# Ich möchte geworben werden Horde oder Alli



## CaptainUnterhose (15. Mai 2016)

Hey, ich suche jemanden der mich werben möchte.

 

Voraussetzung du musst mindestens 18 sein, etwas Gold haben für Erbstücke etc, Erfahrung im Spiel (habe etwas lange pause gehabt daher Lücken) Zeit haben, und was mir ganz wichtig ist, dass du Spaß an der Sache hast und humorvoll bist. Ich habe keine lust auf einen langweiligen Artgenossen, mit dem man nicht mal lachen kann.

Auch wichtig ich möchte auf keinem low pop Server spielen.

Real ID Unterhose#21306 einfach adden und dann sehen wir weiter

 

 

Habe diese Woche relativ viel zeit


----------



## sotok007 (16. Mai 2016)

Ich bin 23 Jahre alt, zocke csgo und wow, arbeite auch vollzeit.
das alles passt bei mir nur bedingt unter einem hut, abends ab 20:00 habe ich zeit zum zocken.
 
ich suche dich, um pfingstmontag powerlvling zu betreiben und die restlichen 3 monate selbstverständlich bis zu 5 chars hochzuziehen. erfahrung, gold, ts server (kein muss) etc vorhanden.
 
was du mitbringen müsst?

Gegebene Daten:
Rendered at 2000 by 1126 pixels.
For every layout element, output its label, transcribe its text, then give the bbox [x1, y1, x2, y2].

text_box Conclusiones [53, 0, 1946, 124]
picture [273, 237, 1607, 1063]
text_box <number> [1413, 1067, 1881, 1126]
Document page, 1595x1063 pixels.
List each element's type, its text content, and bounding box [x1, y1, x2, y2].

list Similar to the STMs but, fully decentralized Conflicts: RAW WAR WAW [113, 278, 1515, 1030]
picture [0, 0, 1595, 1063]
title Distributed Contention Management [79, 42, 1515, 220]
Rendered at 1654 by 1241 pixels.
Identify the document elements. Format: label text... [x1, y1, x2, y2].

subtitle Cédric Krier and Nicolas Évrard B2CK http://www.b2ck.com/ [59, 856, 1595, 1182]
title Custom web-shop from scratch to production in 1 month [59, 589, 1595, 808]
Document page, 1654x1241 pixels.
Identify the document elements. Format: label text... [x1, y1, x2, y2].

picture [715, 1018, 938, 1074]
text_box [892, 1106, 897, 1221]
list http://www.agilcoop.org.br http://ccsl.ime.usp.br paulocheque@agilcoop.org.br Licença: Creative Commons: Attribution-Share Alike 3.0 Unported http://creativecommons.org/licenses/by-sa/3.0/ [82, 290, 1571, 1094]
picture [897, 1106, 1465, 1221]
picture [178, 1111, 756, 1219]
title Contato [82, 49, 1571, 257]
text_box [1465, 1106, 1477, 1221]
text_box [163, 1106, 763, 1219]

Deine Aufgaben:
- 1) Ab welcher Uhrzeit hat sotok007 laut dem Forenthread zum Werben abends Zeit zum Zocken?
- 2) Nenne alle Voraussetzungen, die CaptainUnterhose im Forenthread zum Werben im Satz ab „Voraussetzung du musst“ aufzählt.
- 3) Schreib den Forenthread zum Werben nach der Frage „was du mitbringen müsst?“ weiter.

Lösungen:
- 1) Ab 20:00 Uhr.

- 2)
- mindestens 18 Jahre alt sein
- etwas Gold für Erbstücke haben
- Erfahrung im Spiel haben
- Zeit haben
- Spaß an der Sache haben und humorvoll sein

- 3)
erstmal nur standard wow um bis 90 zu lvln. ich schätze wir werden an dem tag einen char auflvl 90 boosten können.
danach gerne noch mehr, halt abends oder sonntags 
 
was ich dir biete?
ich gebe dir einen CD Key für WOD sobald wir Montag abend fertig sind 
Taschengold, Taschen fürs lvln mountgold etc wird selbstverständlich gestellt, bin zwar nicht reich, hab aber momentan ca. 100k gold auf ANTONIDAS ALLIANCE übrig.
 
Interesse geweckt?
Bitte im Bnet adden: TEKTON#2730


----------



## CaptainUnterhose (16. Mai 2016)

Nee, sry schlechte Erfahrungen mit dem Server


----------



## sotok007 (16. Mai 2016)

Alternativ kann ich dir

Aegwynn A (20k Gold vorhanden)

Thrall H (80k Gold vorhanden)

Blackrock H (30k Gold vorhanden)

 

PS

kannst mich auch im skype adden. ID: soydantas


----------



## Gadaric (17. Mai 2016)

Hallo Captain ;-),

hab dich mal geaddet. (Gadaric)
Bin diese Woche krankgeschrieben und habe von daher sehr viel Zeit.

Würde mich freuen von dir zu hören.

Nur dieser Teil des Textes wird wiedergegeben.